Bu günlere gelinmeden önce İslami referanslı bir partinin bu ülkede hiçbir zaman iktidar olamayacağı keza seçilse bile bir şekilde alaşağı edileceğini “edilmesi gerektiğini” defalarca yaşayarak gördük. Üstelik bu mücadeleyi yapanlar güya “demokrasiyi-laikliği” koruma ve kollama gerekçesiyle sanki bizim hayrımıza imiş gibi ve kendilerinin bu ülkenin tek sahipleri görerek ve de bizi “maraba” gibi düşünerek İslami söylemi olan partiler şu veya bu şekilde diskalifiye edildi.
İslami yazar-çizerler dışlandı, İslami yönü öne çıkan akademisyenlerin yazıp çizdikleri, düşünceleri itibarsızlaştırıldı.

İslami kimliğini gizlemeden, saklamadan devletin her hangi bir kademesine girilmesinin önü kesildi. Fırsat eşitliği dendi bu fırsatları İslami yönü öne çıkan yani kısaca Müslüman gençlerine ve Müslüman halkın çocuklarına çok gördüler.

Geçmişte Milli Nizam Partisi, Milli Selamet, Refah, Fazilet ve Saadet Partileri en çok dışlanan ve baskıya uğrayan partilerdi.

Bu partinin kendi içinden yepyeni bir kimlikle ortaya çıkan Ak Parti, bu dışlanmışlık sendromunu bertaraf ederek önce iktidar sonra da muktedir oldu.

Kışlasıyla, okuluyla, yargısıyla statükoya savaş açtı. Fırsat eşitliğinin tam da olması gerektiği gibi herkesi kucaklaması ve kuşatması sağlandı.

Birer birer hayata geçirdiği devasa projeler ve radikal adımlarla ülkenin çehresini değiştirdi.

Sosyal devletin imkânlarını “dışlanan” halkın önüne serdi. Milletin teveccühü ile yeniden seçilerek henüz proje olan ve hayata geçirmeyi planladığı düşüncelerinin tatbikine girişti.

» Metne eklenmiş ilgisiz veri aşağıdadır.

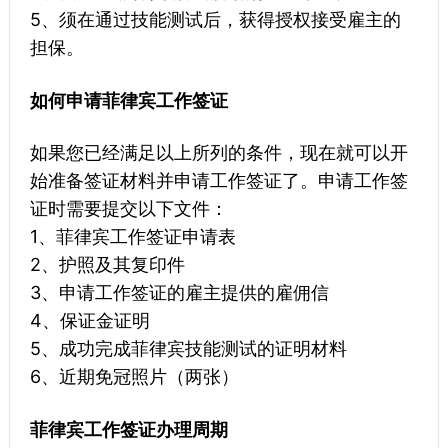
5、须在通过技能测试后，获得授权接受雇主的
担保。
如何申请菲律宾工作签证
如果您已经满足以上所列的条件，现在就可以开
始准备签证材料并申请工作签证了。申请工作签
证时需要提交以下文件：
1、菲律宾工作签证申请表
2、护照及其复印件
3、申请工作签证的雇主提供的雇佣信
4、保证金证明
5、成功完成菲律宾技能测试的证明材料
6、近期免冠照片（两张）
菲律宾工作签证办理周期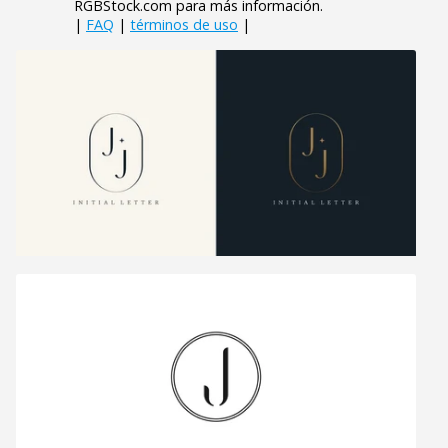
RGBStock.com para más información.
|
FAQ
|
términos de uso
|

Ülkemizde kangren olmuş terör belasını çözme noktasında iradesini bir daha belki seçilememe pahasına ortaya koydu.

Eğitimde sağlıkta köklü reformlar yaptı. Havaalanları, köprüler ve hızlı trenlerle ulaşım sorununu çözdü. Ülkemizdeki hava alanı sayısını iki katından fazlaya, üniversite sayısını üç katına çıkardı. Cumhuriyet tarihinde döşenen demiryolu ağını son on yılda iki katına çıkardı.

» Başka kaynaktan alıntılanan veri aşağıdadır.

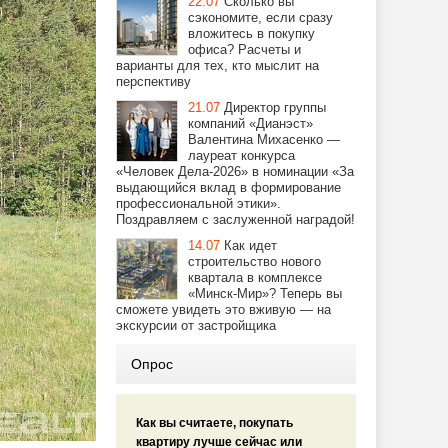
22.07
Сколько вы
сэкономите, если сразу
вложитесь в покупку
офиса? Расчеты и
варианты для тех, кто мыслит на
перспективу
21.07
Директор группы
компаний «Дианэст»
Валентина Михасенко —
лауреат конкурса
«Человек Дела-2026» в номинации «За
выдающийся вклад в формирование
профессиональной этики».
Поздравляем с заслуженной наградой!
14.07
Как идет
строительство нового
квартала в комплексе
«Минск-Мир»? Теперь вы
сможете увидеть это вживую — на
экскурсии от застройщика
Опрос
Как вы считаете, покупать
квартиру лучше сейчас или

Özel hastane, Devlet ve  SSK hastanesi ayrımını ortadan kaldırdı. Uçak ve Helikopter ambulansları çoğaldı. 112 Acil servisin hizmet götürmediği nokta bırakılmadı. Hastane gemimiz oldu…

TÜBİTAK her gün bir buluşun müjdesini vermeye başladı. Teknolojik buluşlara devlet destek ve imkân vermeye başladı. Yerli silah sanayimiz çağ atladı. Yerli araba üretimi konuşulur oldu.

Teker teker Ak Parti icraatlarını sayacak değilim buradan asıl şu sonuca gelmek istiyorum.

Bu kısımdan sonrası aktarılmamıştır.